A first feature by Cyprus-born Dervis Zaim, "Somersault in a Coffin" uses subtle black humor to portray the scum of the earth, a homeless bum who steals cars at night to keep from freezing to death. A standout perf by lead Ahmet Ugurlu touches the heartstrings without stooping to pathos, and, coupled with its modern look (perhaps born of necessity in this shoestring production), pic could be a discovery for fests and arthouses. It won top honors at the national Turkish fest in Ankara this year. Mahsun (Ugurlu) earns his food and drink money working on the fishing boat of Reis (Tuncel Kurtiz), but at night has to sleep outdoors or in other people's cars. One cold winter night a buddy freezes to death.
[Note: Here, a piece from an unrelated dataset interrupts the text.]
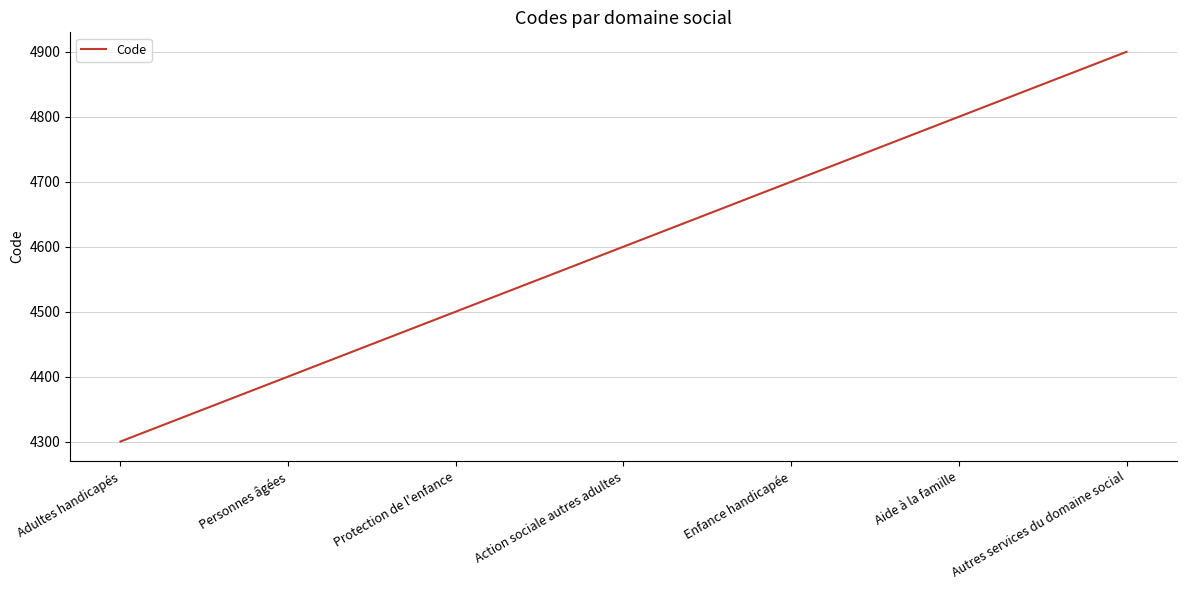

How many values are between 4400 and 4800?

5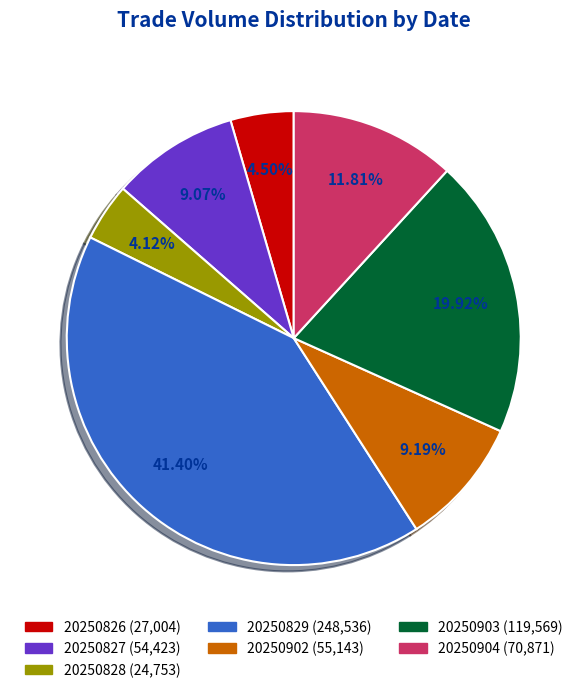

Is there a majority slice in this chart?

No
Jail would be a solution for Mahsun, but the prisons won't take him in anymore: He's even stolen from the wardens.
The police beat him cruelly every time they catch him in a hot car, but between the cold and a streak of wildness, Mahsun just won’t quit. He owes the owner of a tea shop for 500 teas, and finally gets a job there cleaning the toilets, and a bed to sleep in. His attraction to a young heroin addict (Aysen Aydemir) is cruelly repaid, and through a misadventure with her he manages to lose even the little security he has.
This would be an unbearably bleak tale if helmer Zaim and hound dog-faced stage thesp Ugurlu didn’t turn the hapless, perhaps feeble-minded Mahsun into an icon of human resistance. Zaim is always reaching out for mixed emotions, as in one tragicomic scene where a hungry Mahsun climbs over the wall of a fort to steal and roast a peacock put there to delight the tourists. A few graphic moments of police brutality and a needle going into an arm sting audiences awake to the film’s bottom-line reality.
A fine cast all around and a sober shooting style keep the film from looking cheap, though it’s clear there wasn’t much spare footage lying around the editing room. Tech credits are good, though.